--- Start of DATASET RECORDS ---

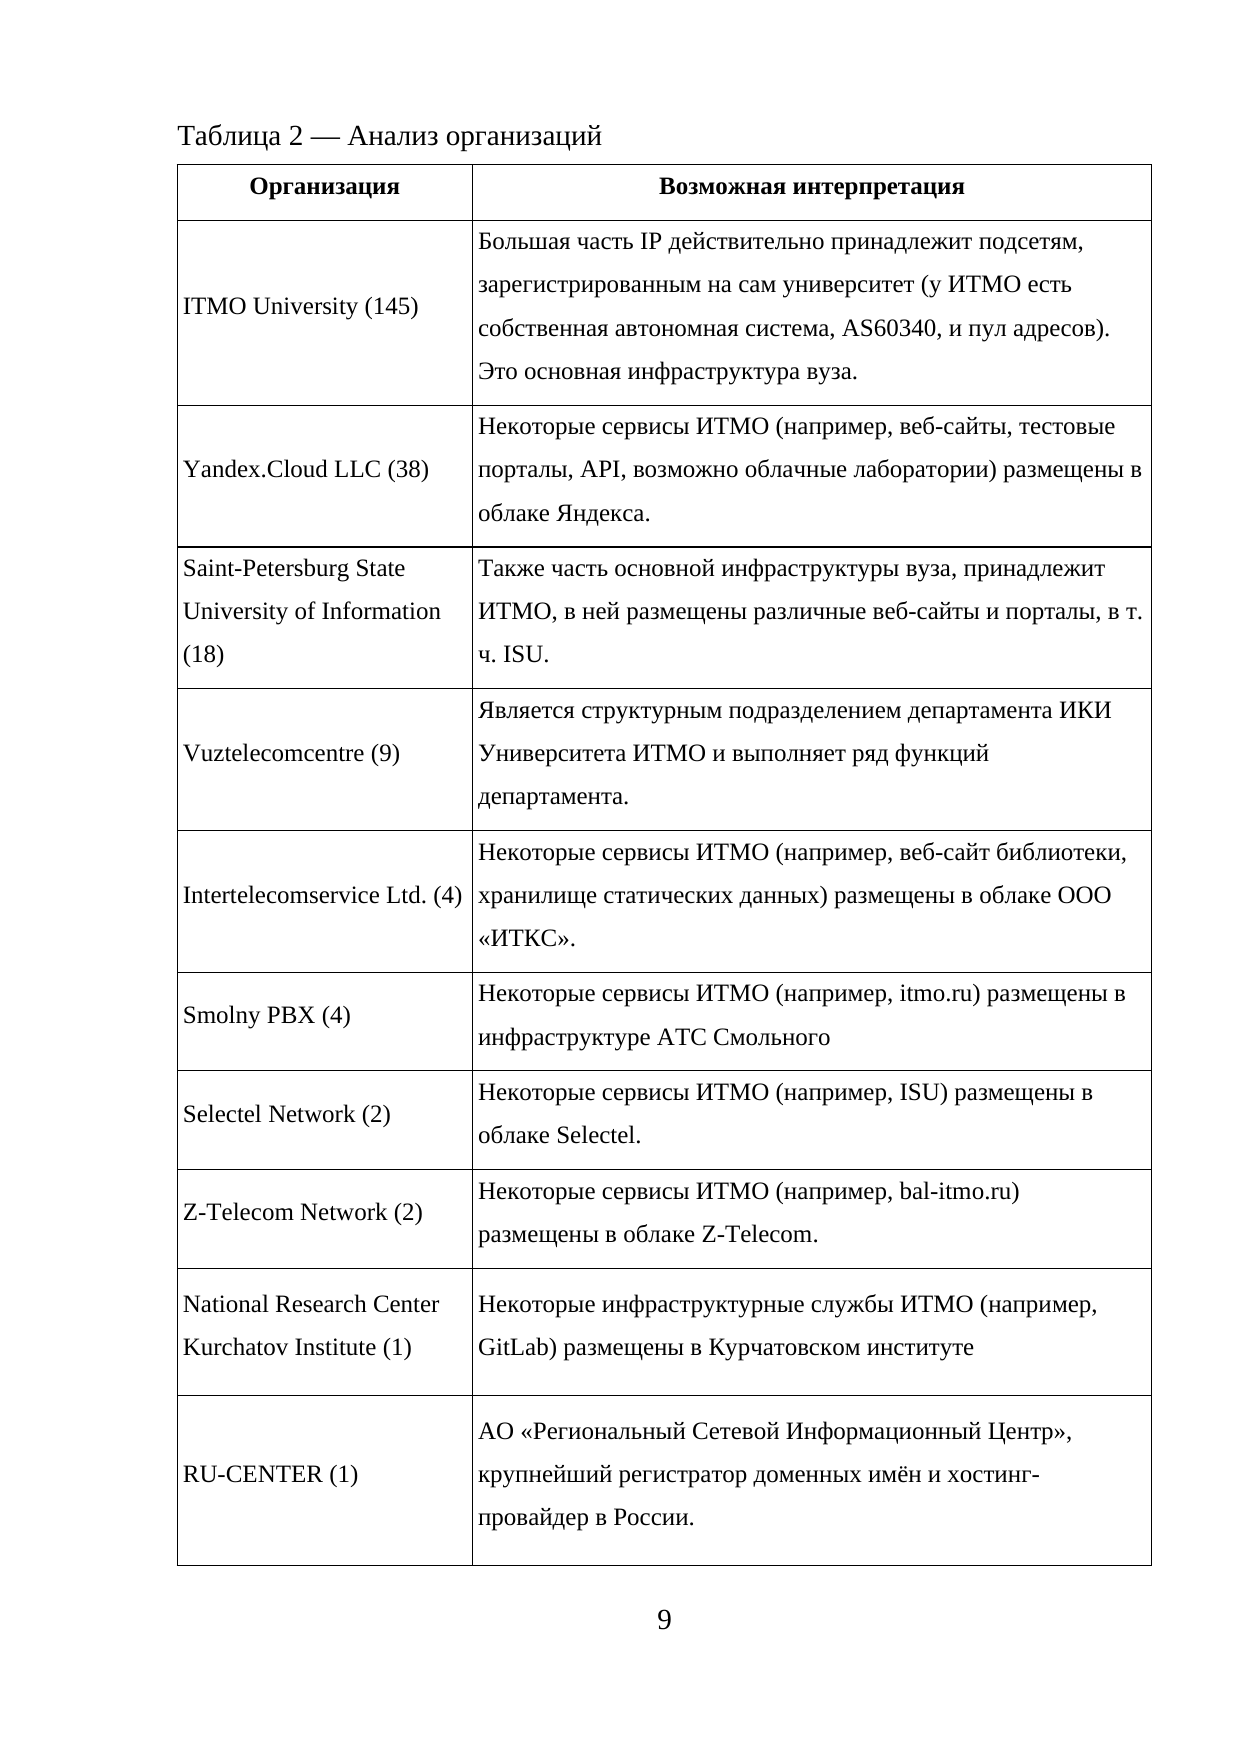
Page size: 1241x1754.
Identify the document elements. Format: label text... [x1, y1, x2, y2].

table_cell АО «Региональный Сетевой Информационный Центр», крупнейший регистратор доменных имён и хостинг-провайдер в России. [473, 1396, 1151, 1565]
table_cell Saint-Petersburg State University of Information (18) [178, 548, 472, 688]
table_cell Некоторые сервисы ИТМО (например, itmo.ru) размещены в инфраструктуре АТС Смольного [473, 973, 1151, 1070]
table_cell Z-Telecom Network (2) [178, 1170, 472, 1268]
table_header Организация [178, 165, 472, 220]
table_cell Некоторые сервисы ИТМО (например, веб-сайты, тестовые порталы, API, возможно облачные лаборатории) размещены в облаке Яндекса. [473, 406, 1151, 546]
table_cell Smolny PBX (4) [178, 973, 472, 1070]
table_cell ITMO University (145) [178, 221, 472, 404]
table_cell Некоторые сервисы ИТМО (например, bal-itmo.ru) размещены в облаке Z-Telecom. [473, 1170, 1151, 1268]
table_cell Также часть основной инфраструктуры вуза, принадлежит ИТМО, в ней размещены различные веб-сайты и порталы, в т. ч. ISU. [473, 548, 1151, 688]
table_cell Является структурным подразделением департамента ИКИ Университета ИТМО и выполняет ряд функций департамента. [473, 689, 1151, 830]
text Таблица 2 — Анализ организаций [177, 118, 1152, 152]
table_header Возможная интерпретация [473, 165, 1151, 220]
table_cell Selectel Network (2) [178, 1071, 472, 1169]
table_cell Некоторые инфраструктурные службы ИТМО (например, GitLab) размещены в Курчатовском институте [473, 1269, 1151, 1395]
table_cell Большая часть IP действительно принадлежит подсетям, зарегистрированным на сам университет (у ИТМО есть собственная автономная система, AS60340, и пул адресов). Это основная инфраструктура вуза. [473, 221, 1151, 404]
table_cell Yandex.Cloud LLC (38) [178, 406, 472, 546]
table_cell Vuztelecomcentre (9) [178, 689, 472, 830]
table_cell National Research Center Kurchatov Institute (1) [178, 1269, 472, 1395]
table_cell Некоторые сервисы ИТМО (например, веб-сайт библиотеки, хранилище статических данных) размещены в облаке ООО «ИТКС». [473, 831, 1151, 972]
table_cell Intertelecomservice Ltd. (4) [178, 831, 472, 972]
table_cell RU-CENTER (1) [178, 1396, 472, 1565]
table_cell Некоторые сервисы ИТМО (например, ISU) размещены в облаке Selectel. [473, 1071, 1151, 1169]
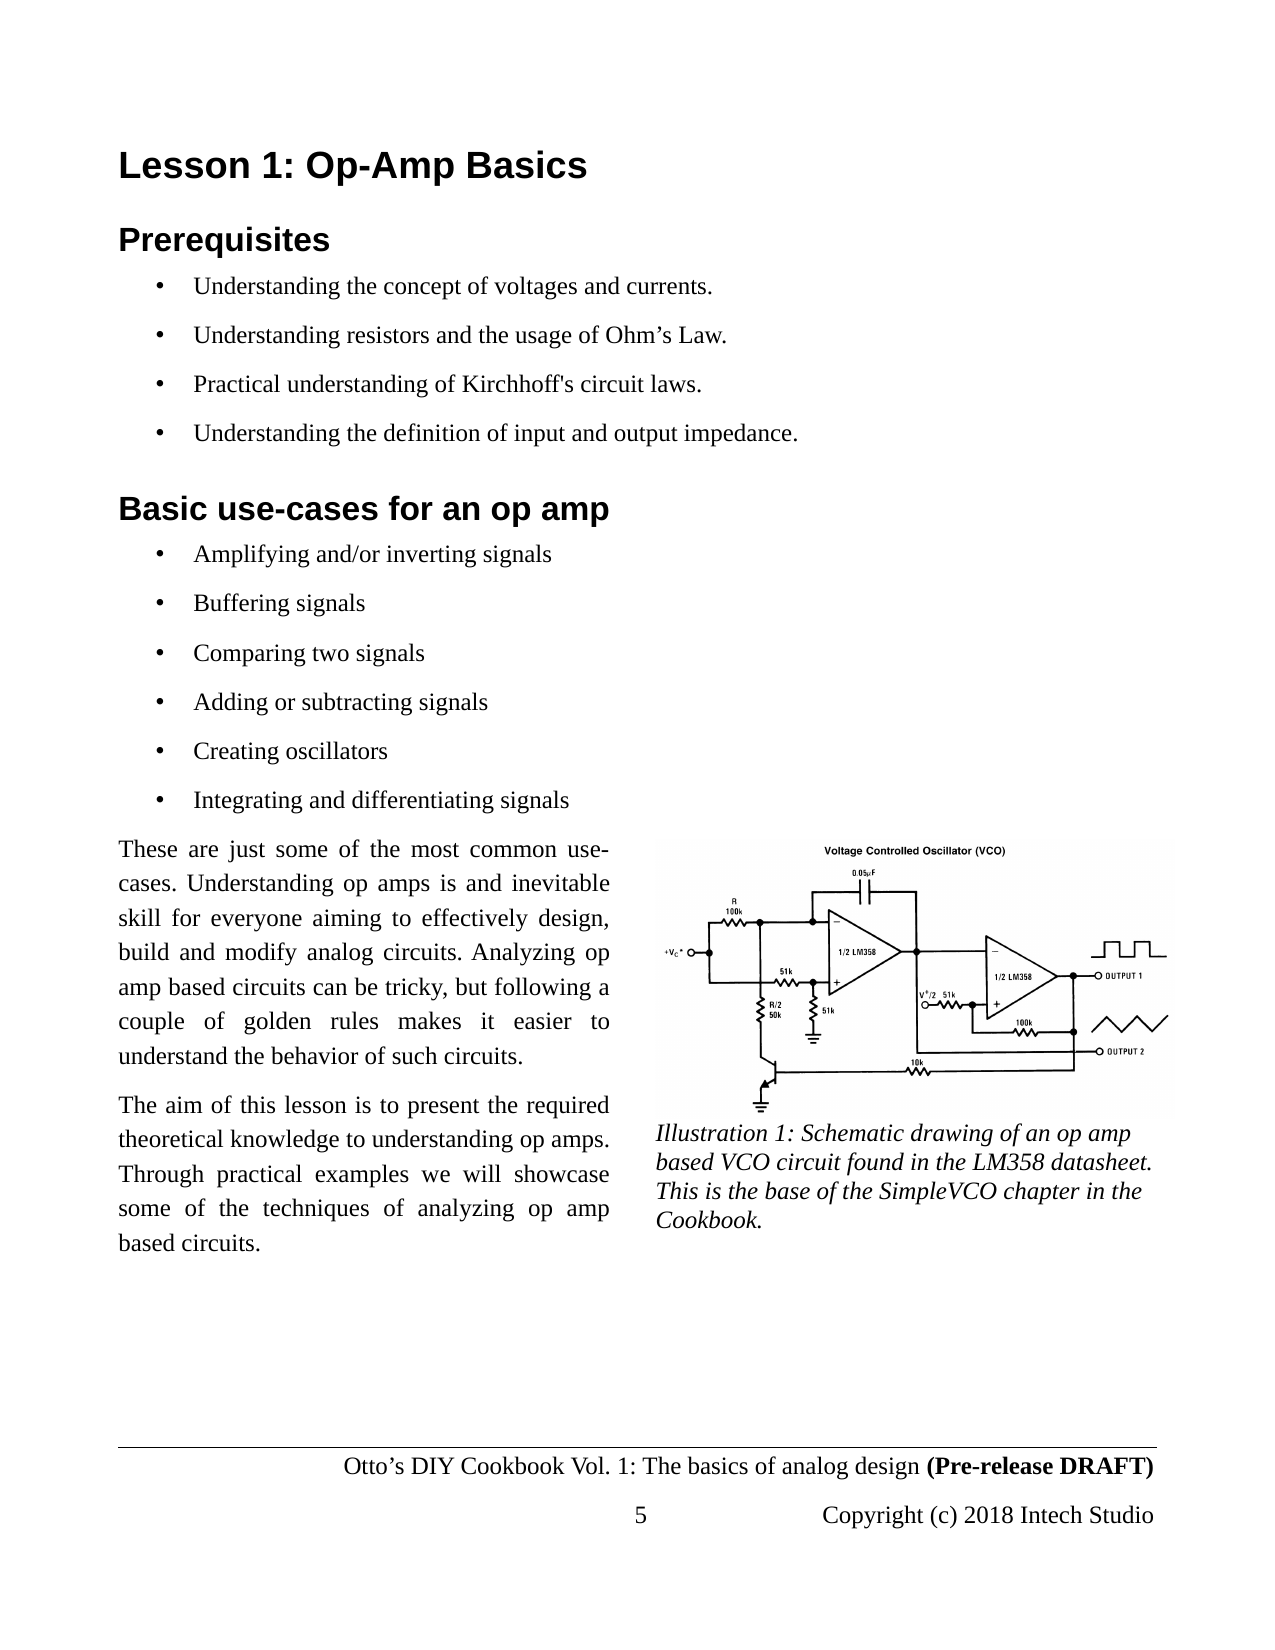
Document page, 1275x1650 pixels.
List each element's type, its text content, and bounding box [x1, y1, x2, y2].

--- End of DATASET RECORDS ---

Could you recast all the rows above as a numbered list, skipping blank lines and leaving the pictures out?

→ OUTPUT FOR THIS EXERCISE
1. Page size: 1241x1754.
2. Identify the document elements. Format: label text... [x1, y1, x2, y2].
3. table_cell АО «Региональный Сетевой Информационный Центр», крупнейший регистратор доменных имён и хостинг-провайдер в России. [473, 1396, 1151, 1565]
4. table_cell Saint-Petersburg State University of Information (18) [178, 548, 472, 688]
5. table_cell Некоторые сервисы ИТМО (например, itmo.ru) размещены в инфраструктуре АТС Смольного [473, 973, 1151, 1070]
6. table_cell Z-Telecom Network (2) [178, 1170, 472, 1268]
7. table_header Организация [178, 165, 472, 220]
8. table_cell Некоторые сервисы ИТМО (например, веб-сайты, тестовые порталы, API, возможно облачные лаборатории) размещены в облаке Яндекса. [473, 406, 1151, 546]
9. table_cell Smolny PBX (4) [178, 973, 472, 1070]
10. table_cell ITMO University (145) [178, 221, 472, 404]
11. table_cell Некоторые сервисы ИТМО (например, bal-itmo.ru) размещены в облаке Z-Telecom. [473, 1170, 1151, 1268]
12. table_cell Также часть основной инфраструктуры вуза, принадлежит ИТМО, в ней размещены различные веб-сайты и порталы, в т. ч. ISU. [473, 548, 1151, 688]
13. table_cell Является структурным подразделением департамента ИКИ Университета ИТМО и выполняет ряд функций департамента. [473, 689, 1151, 830]
14. text Таблица 2 — Анализ организаций [177, 118, 1152, 152]
15. table_header Возможная интерпретация [473, 165, 1151, 220]
16. table_cell Selectel Network (2) [178, 1071, 472, 1169]
17. table_cell Некоторые инфраструктурные службы ИТМО (например, GitLab) размещены в Курчатовском институте [473, 1269, 1151, 1395]
18. table_cell Большая часть IP действительно принадлежит подсетям, зарегистрированным на сам университет (у ИТМО есть собственная автономная система, AS60340, и пул адресов). Это основная инфраструктура вуза. [473, 221, 1151, 404]
19. table_cell Yandex.Cloud LLC (38) [178, 406, 472, 546]
20. table_cell Vuztelecomcentre (9) [178, 689, 472, 830]
21. table_cell National Research Center Kurchatov Institute (1) [178, 1269, 472, 1395]
22. table_cell Некоторые сервисы ИТМО (например, веб-сайт библиотеки, хранилище статических данных) размещены в облаке ООО «ИТКС». [473, 831, 1151, 972]
23. table_cell Intertelecomservice Ltd. (4) [178, 831, 472, 972]
24. table_cell RU-CENTER (1) [178, 1396, 472, 1565]
25. table_cell Некоторые сервисы ИТМО (например, ISU) размещены в облаке Selectel. [473, 1071, 1151, 1169]
26. Document page, 1275x1650 pixels.
27. List each element's type, its text content, and bounding box [x1, y1, x2, y2].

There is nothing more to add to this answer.